Devant l'air surpris de Polack, il ajouta avec un sourire moqueur :

— Tu te souviens que les Ostrand ont des places réservées sur tous les dirigeables ? Tu ne pensais quand même pas que je te laisserais partir avec ce lovelace qui nous sert de Général ?

Puis son regard s'assombrit et dans un mouvement brusque il attira Polack tout contre lui en posant une main sur sa tête :

— À moins que tu ne le désires ? 

Polack fit le signe de négation et plongea le regard dans les yeux de son époux et n'y décela ni froideur ni détachement. Il le fixa ainsi jusqu'à ce que Léopold ferme les paupières et effleure ses lèvres des siennes. D'abord avec une légèreté de plume.

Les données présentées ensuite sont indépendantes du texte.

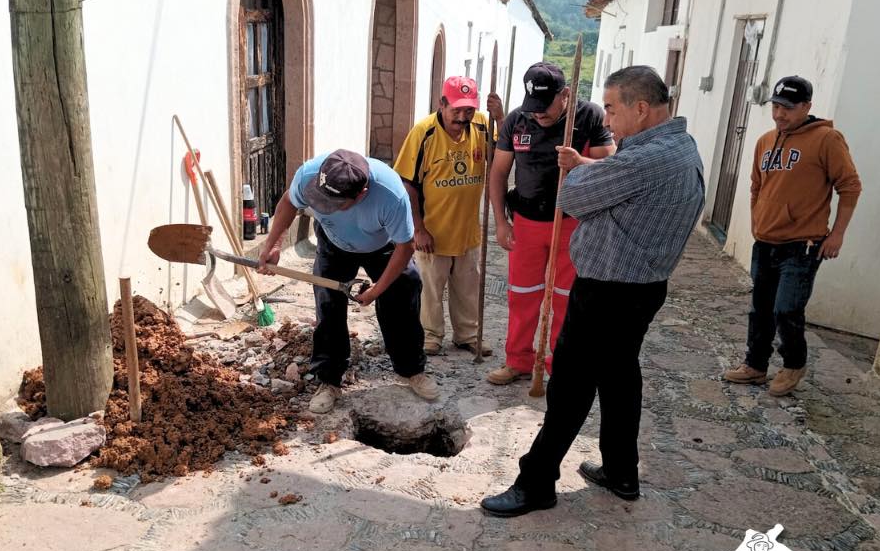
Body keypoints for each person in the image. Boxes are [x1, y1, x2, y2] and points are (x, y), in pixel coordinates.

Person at [481, 66, 705, 517]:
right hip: (642, 284)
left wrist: (580, 172)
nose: (608, 117)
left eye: (613, 107)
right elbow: (606, 178)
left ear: (641, 109)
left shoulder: (645, 159)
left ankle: (537, 481)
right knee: (620, 376)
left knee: (571, 385)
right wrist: (591, 167)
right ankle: (622, 471)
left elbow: (572, 196)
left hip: (610, 288)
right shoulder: (677, 145)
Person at [257, 149, 439, 414]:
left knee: (403, 293)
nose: (322, 206)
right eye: (320, 199)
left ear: (361, 194)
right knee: (328, 306)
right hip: (334, 243)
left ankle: (411, 369)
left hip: (383, 244)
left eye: (333, 203)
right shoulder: (309, 173)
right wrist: (273, 244)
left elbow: (405, 246)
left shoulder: (391, 195)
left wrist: (378, 289)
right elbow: (288, 203)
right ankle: (329, 380)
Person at [723, 76, 861, 396]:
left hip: (804, 244)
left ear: (806, 107)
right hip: (767, 241)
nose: (779, 114)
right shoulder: (765, 141)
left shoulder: (827, 139)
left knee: (786, 308)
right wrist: (759, 219)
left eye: (787, 107)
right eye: (775, 106)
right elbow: (757, 185)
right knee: (760, 307)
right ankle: (755, 365)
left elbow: (850, 187)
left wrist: (837, 234)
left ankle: (793, 364)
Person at [486, 61, 615, 385]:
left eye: (545, 107)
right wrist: (501, 222)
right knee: (522, 294)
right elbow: (499, 172)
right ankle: (518, 360)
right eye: (534, 107)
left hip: (572, 222)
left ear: (566, 94)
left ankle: (560, 364)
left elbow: (614, 168)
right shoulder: (516, 120)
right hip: (527, 222)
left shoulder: (590, 117)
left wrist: (580, 163)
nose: (538, 114)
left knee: (565, 296)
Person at [393, 76, 502, 356]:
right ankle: (431, 335)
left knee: (467, 285)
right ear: (442, 103)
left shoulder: (481, 124)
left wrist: (500, 119)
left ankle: (467, 334)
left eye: (468, 110)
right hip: (433, 230)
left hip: (467, 228)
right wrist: (418, 229)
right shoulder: (423, 133)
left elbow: (501, 156)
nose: (463, 117)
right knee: (431, 287)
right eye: (457, 110)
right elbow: (407, 184)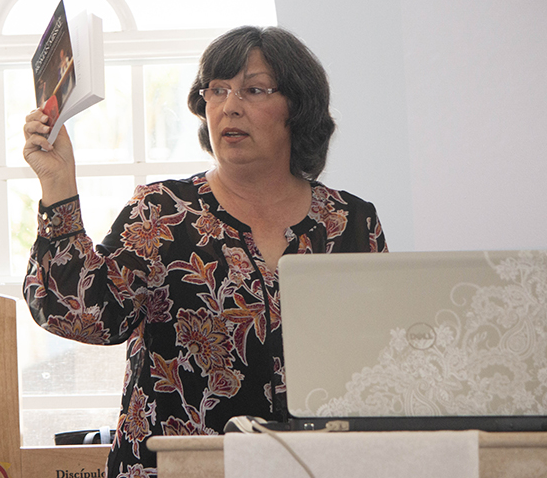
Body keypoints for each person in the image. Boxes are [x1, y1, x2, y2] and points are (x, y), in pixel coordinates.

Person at [22, 25, 388, 477]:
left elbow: (380, 364)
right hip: (176, 469)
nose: (230, 106)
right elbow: (81, 314)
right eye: (217, 90)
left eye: (253, 90)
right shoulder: (162, 211)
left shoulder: (352, 222)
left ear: (298, 108)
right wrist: (57, 184)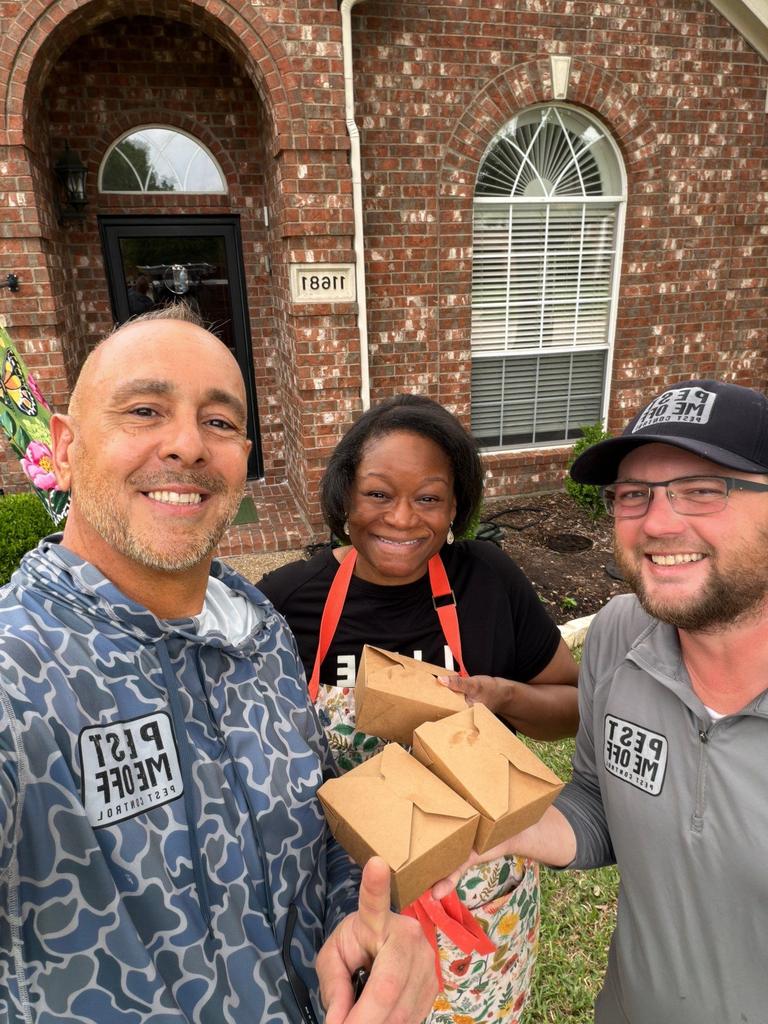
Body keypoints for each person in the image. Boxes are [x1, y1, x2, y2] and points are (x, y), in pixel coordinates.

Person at [0, 305, 435, 1024]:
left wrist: (364, 930)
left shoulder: (256, 629)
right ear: (64, 447)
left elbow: (317, 822)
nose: (188, 445)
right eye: (144, 410)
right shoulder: (20, 675)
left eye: (220, 421)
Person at [435, 378, 768, 1023]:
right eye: (633, 495)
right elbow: (597, 799)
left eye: (703, 489)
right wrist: (502, 830)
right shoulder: (620, 635)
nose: (658, 522)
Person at [258, 394, 579, 1024]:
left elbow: (569, 706)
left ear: (455, 507)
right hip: (351, 911)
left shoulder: (486, 581)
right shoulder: (287, 602)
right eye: (378, 494)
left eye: (428, 498)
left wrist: (502, 696)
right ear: (344, 498)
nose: (402, 519)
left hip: (480, 902)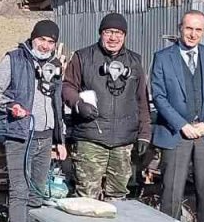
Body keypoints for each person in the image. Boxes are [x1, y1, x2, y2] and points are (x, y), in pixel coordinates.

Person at [0, 19, 68, 222]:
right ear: (33, 38)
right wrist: (11, 106)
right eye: (41, 39)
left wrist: (59, 139)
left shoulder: (54, 65)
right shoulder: (14, 59)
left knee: (37, 191)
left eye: (50, 42)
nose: (44, 45)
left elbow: (57, 104)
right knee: (19, 190)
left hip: (45, 135)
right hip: (20, 135)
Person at [150, 10, 204, 222]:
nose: (193, 34)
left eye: (198, 29)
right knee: (171, 191)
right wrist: (181, 125)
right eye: (189, 28)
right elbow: (159, 96)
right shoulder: (163, 57)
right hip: (176, 134)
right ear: (180, 28)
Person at [62, 13, 151, 201]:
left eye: (118, 33)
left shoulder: (135, 62)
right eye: (109, 32)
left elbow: (142, 100)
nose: (113, 37)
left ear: (124, 36)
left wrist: (144, 134)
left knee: (118, 196)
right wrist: (78, 103)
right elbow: (67, 86)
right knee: (86, 195)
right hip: (90, 138)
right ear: (101, 33)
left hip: (123, 141)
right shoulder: (83, 57)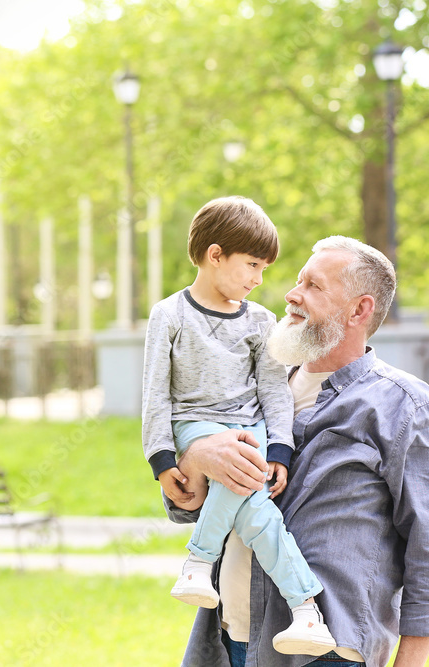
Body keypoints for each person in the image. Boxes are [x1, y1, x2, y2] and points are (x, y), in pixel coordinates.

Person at [166, 236, 429, 667]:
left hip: (327, 651)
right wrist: (196, 460)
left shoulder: (403, 405)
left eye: (314, 286)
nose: (291, 294)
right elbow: (187, 506)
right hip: (227, 641)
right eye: (299, 280)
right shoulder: (254, 388)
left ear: (359, 310)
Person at [142, 196, 336, 657]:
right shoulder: (169, 316)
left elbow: (274, 392)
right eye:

Puis il déplaça sa main du sommet du crâne de Polack jusqu'à sa nuque, pour que le contact soit plus étroit — plus fort, bien plus fort — jusqu'à ce que le monde alentour s'efface, ne laissant subsister que ces lèvres avides, cette langue impatiente s'enfonçant dans sa bouche brûlante, ce tourbillon incessant et enivrant de morsures, de suçons, et encore de morsures. Nul ne savait plus lequel d'eux gémissait ; Polack poussa un cri et mordit à son tour, s'accrochant à cette bouche extraordinaire, à ces lèvres charnues et bien dessinées, comme pour se venger de la brièveté, de la fugacité impitoyable de l'instant.

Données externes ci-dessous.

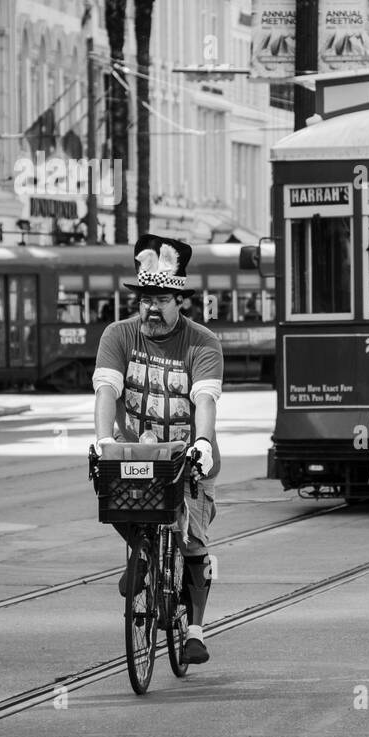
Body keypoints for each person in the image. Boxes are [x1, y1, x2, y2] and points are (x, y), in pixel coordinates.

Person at [92, 234, 223, 665]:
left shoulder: (202, 342)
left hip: (186, 454)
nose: (151, 306)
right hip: (134, 453)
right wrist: (103, 440)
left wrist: (203, 442)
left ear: (179, 301)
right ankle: (144, 553)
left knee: (193, 545)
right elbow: (107, 390)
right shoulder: (118, 334)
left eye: (162, 298)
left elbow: (204, 398)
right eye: (145, 297)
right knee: (113, 499)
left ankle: (196, 632)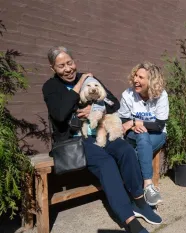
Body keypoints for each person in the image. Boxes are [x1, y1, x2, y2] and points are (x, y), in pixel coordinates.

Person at [42, 46, 162, 233]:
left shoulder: (91, 79)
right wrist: (79, 83)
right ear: (53, 69)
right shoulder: (51, 87)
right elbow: (59, 115)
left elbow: (114, 102)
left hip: (101, 131)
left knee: (126, 151)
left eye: (70, 63)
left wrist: (97, 109)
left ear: (75, 61)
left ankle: (140, 202)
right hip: (76, 140)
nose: (68, 69)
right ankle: (129, 220)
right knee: (106, 163)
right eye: (61, 66)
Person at [119, 62, 169, 206]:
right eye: (135, 75)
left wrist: (136, 122)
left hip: (157, 134)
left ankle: (133, 193)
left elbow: (159, 125)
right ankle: (148, 186)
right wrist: (135, 124)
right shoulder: (128, 94)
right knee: (142, 135)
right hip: (132, 135)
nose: (136, 80)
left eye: (141, 77)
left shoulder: (161, 95)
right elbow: (123, 119)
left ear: (151, 81)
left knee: (141, 139)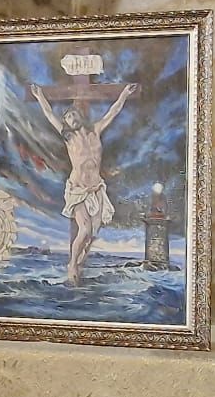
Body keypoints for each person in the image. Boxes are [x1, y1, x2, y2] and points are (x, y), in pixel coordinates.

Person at [29, 81, 136, 286]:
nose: (71, 118)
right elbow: (49, 114)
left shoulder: (95, 130)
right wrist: (40, 96)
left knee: (93, 233)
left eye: (74, 115)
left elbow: (113, 112)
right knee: (84, 229)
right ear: (66, 123)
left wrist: (123, 94)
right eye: (68, 117)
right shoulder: (68, 138)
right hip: (77, 189)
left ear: (80, 117)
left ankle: (80, 263)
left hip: (96, 189)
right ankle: (72, 264)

L'embrasser tout habillé avait quelque chose d'étrange et de maladroit ; tout semblait s'y opposer, et pourtant Polack brûlait de serrer Léopold contre lui, jusqu'à en avoir mal, jusqu'à en perdre le souffle, de se fondre dans ce torse souple et puissant. Il glissa les mains sous sa veste pour sentir la peau brûlante de son dos, y enfonçant les ongles sous l'effet de la frustration, se retenant de l'arracher… et laissa échapper un grognement de rage lorsque Léopold se dégagea, s'arrachant littéralement à lui.


Quatre jours plus tard, Polack, accompagné de Jo et d’Octave, prenait place à bord du dirigeable en partance pour Gardenia.